COMES THE MILLENNIUM

A Look at the Burgeoning Hysteria, Religious Mania, and Anti-Intellectualism as the Millennium Approaches

by Jack Blake

Pub Date: Sept. 1st, 1996
ISBN: 0-312-14571-3
Publisher: Dunne/St. Martin's

Further proof, if any is needed, that there is almost nothing new left to say about the culture wars. But the pseudonymous Blake certainly makes a game attempt. Using the upcoming millennium as his admittedly flimsy excuse, Blake revisits all the exhausted controversies from flag-burning in school to multiculturalism to naughty government-sponsored art. But his attempt to arrive at ``rational'' positions on these issues— and many others that he seems to feel driven to pontificate about- -unintentionally demonstrates the limits of reason. Most of us can agree with his broadly enunciated belief that ``I cannot have any freedoms without defending the rights of others to have theirs; I cannot have my relatively dignified life on Earth without working to ensure that others have theirs.'' Unfortunately, it is in the all-important details that consensus inevitably breaks down. On what side of human dignity should we locate abortion or capital punishment or even naughty government-sponsored art? This is where we start to leave the realm of reason and descend to the murky depths of opinion and even irrationality. Still, there's probably nothing to oppose in Blake's other nostrums to help us ``survive past midnight, December 31, 1999.'' Yes, we should read more, visit art galleries more, teach our children well, and spend less time on social small talk and more time discussing the big issues.
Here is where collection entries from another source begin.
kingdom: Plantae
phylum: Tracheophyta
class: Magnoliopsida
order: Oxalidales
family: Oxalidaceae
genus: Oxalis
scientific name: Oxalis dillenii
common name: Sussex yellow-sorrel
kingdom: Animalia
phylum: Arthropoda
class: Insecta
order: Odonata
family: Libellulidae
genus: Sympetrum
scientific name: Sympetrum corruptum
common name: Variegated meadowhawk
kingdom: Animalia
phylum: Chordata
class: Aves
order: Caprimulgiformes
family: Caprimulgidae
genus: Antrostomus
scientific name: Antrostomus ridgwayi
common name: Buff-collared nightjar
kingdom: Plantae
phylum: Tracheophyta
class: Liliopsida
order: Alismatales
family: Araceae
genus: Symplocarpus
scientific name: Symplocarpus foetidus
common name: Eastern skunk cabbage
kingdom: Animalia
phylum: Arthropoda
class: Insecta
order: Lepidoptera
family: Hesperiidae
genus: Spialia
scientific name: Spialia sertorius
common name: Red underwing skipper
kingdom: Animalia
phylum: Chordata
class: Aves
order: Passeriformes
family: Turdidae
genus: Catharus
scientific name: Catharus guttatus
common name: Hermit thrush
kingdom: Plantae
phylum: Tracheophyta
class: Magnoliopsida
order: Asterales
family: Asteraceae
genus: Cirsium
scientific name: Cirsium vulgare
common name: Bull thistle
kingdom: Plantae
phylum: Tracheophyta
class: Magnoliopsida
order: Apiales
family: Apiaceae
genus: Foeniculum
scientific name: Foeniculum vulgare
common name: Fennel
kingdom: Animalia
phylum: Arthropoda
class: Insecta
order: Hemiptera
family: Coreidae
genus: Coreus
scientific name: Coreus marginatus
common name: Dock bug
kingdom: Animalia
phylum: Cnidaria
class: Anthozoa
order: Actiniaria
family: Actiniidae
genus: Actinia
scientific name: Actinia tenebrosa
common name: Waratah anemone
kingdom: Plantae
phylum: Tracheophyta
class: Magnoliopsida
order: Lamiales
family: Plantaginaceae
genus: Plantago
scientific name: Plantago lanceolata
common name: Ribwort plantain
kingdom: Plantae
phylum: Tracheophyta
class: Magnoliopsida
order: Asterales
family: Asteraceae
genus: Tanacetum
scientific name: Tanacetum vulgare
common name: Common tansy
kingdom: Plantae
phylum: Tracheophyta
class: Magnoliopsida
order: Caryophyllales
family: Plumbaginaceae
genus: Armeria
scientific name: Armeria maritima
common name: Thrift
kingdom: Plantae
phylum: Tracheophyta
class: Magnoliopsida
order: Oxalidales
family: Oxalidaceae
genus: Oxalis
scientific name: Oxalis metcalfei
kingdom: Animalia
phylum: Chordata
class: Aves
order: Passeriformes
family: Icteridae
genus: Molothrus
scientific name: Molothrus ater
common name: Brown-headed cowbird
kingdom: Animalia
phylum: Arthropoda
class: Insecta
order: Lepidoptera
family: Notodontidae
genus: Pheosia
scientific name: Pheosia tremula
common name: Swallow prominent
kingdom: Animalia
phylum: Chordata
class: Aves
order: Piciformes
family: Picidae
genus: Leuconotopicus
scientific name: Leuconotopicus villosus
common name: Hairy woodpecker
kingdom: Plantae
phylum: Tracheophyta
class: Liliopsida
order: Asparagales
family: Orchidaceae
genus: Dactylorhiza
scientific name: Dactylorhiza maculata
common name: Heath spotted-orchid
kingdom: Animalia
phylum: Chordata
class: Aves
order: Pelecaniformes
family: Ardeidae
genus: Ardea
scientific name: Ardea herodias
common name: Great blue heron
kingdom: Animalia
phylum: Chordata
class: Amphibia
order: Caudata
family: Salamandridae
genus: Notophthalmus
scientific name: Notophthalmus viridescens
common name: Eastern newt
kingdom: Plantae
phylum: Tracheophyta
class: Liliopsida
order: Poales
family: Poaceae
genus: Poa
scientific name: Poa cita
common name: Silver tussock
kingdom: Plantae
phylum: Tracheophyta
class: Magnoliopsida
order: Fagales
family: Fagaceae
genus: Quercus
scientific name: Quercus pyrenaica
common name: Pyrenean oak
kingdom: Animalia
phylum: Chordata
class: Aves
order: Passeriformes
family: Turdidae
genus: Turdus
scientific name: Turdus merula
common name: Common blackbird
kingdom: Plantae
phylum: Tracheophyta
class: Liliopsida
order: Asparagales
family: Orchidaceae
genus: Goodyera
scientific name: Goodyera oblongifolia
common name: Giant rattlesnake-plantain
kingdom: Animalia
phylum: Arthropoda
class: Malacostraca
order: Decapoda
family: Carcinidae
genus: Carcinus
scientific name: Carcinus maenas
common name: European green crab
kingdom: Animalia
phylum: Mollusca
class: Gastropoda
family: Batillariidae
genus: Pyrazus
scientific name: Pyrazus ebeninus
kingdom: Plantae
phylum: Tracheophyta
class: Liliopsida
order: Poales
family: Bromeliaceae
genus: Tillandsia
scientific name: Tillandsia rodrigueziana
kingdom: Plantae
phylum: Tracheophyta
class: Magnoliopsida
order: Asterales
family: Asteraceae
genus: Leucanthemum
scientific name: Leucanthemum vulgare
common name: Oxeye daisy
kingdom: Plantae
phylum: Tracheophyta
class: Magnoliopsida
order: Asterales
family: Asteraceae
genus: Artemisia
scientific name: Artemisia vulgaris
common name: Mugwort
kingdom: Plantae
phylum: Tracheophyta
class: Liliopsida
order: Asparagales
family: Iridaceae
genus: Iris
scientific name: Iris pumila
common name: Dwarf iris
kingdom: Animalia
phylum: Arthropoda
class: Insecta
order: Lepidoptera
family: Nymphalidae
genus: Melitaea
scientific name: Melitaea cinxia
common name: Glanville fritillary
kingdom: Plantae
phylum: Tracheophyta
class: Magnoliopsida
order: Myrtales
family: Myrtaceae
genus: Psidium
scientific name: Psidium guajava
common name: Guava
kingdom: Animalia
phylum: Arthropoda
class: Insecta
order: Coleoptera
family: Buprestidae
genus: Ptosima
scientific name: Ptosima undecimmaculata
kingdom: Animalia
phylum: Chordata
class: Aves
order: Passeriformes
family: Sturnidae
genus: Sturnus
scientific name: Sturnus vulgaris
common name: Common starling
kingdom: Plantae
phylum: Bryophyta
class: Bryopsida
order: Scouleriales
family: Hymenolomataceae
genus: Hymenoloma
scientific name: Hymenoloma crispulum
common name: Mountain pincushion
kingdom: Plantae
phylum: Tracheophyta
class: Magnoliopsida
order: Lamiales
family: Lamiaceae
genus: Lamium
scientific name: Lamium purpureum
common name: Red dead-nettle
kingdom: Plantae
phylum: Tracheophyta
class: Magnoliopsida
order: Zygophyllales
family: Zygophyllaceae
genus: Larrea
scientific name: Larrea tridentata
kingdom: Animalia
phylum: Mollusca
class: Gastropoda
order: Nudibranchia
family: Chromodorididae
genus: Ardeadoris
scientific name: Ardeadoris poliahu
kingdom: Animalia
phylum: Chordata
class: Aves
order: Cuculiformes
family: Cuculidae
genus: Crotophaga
To help us save the world and ourselves, Blake provides an eccentric two- page reading list, including such luminaries as the Durants, Norman Mailer, and Ralph Nader. But don't look here for Plato, Aristotle, Kant, Hegel, or any of our culture's other seminal minds. (For the place of these thinkers in the culture wars, see David Denby's Great Books, p. 944.) Like a sugar pill, this book is reasonably harmless, but there are many more effective remedies available for our cultural aches and pains.